ペット保険の乗換えの注意点とは?
タイミングやポイントをFPが解説
ペット保険に加入してはみたものの、保険料の高さが気になる人や、補償内容に不安を感じる人もいるかもしれません。そのようなときには、ペット保険の乗換えや見直しを検討してみましょう。乗換えに適したタイミングや注意点、乗換え先を決めるときのポイントなどについて詳しく解説します。なお、本記事に記載の「ペット」とは主に犬・猫のことを指しております。
この記事は、一般的なペット保険商品について説明しております。ソニー損保のペット保険※の詳細はソニー損保のペット保険からご確認ください。

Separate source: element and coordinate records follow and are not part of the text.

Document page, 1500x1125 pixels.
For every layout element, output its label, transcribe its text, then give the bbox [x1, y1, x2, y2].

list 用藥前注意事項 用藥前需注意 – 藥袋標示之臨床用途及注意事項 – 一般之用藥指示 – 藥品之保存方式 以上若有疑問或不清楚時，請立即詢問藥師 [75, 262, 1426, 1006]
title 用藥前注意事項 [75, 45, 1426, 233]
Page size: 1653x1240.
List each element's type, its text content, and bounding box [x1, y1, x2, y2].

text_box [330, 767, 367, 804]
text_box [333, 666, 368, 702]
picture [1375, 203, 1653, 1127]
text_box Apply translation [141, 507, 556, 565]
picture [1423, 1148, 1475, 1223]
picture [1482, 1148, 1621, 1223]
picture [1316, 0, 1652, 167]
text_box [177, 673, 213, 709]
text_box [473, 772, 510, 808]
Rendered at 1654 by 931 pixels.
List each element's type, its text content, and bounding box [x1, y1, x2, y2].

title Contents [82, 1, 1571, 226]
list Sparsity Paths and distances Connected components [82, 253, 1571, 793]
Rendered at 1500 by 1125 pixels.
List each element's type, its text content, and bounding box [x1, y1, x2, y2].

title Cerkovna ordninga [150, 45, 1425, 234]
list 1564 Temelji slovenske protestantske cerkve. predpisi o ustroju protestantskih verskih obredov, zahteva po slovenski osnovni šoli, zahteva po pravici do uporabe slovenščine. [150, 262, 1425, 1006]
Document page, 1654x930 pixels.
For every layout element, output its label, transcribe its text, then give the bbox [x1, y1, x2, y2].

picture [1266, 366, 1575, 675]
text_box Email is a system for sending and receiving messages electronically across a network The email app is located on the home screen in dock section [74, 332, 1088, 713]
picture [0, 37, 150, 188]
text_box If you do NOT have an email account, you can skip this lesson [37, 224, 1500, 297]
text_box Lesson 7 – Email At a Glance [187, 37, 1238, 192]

ソニー損保のペット保険は、ソニー損保とアニコム損保を引受保険会社とする共同保険です。ペット保険の乗換えや見直しのおすすめのタイミング
ペット保険は1年契約で、更新しながら続けていく保険です。乗換えや見直しは、こうした契約更新時や、ペットの年齢が上る前などが、おすすめのタイミングです。
契約更新のタイミング
ペット保険の契約更新時は、見直しを考えるにはよいタイミングです。一般的に、更新前には、保険会社から満期の案内が届きます。「補償内容に問題はないか」「更新後の保険料は家計に無理なく払い続けられる額なのか」などを確認します。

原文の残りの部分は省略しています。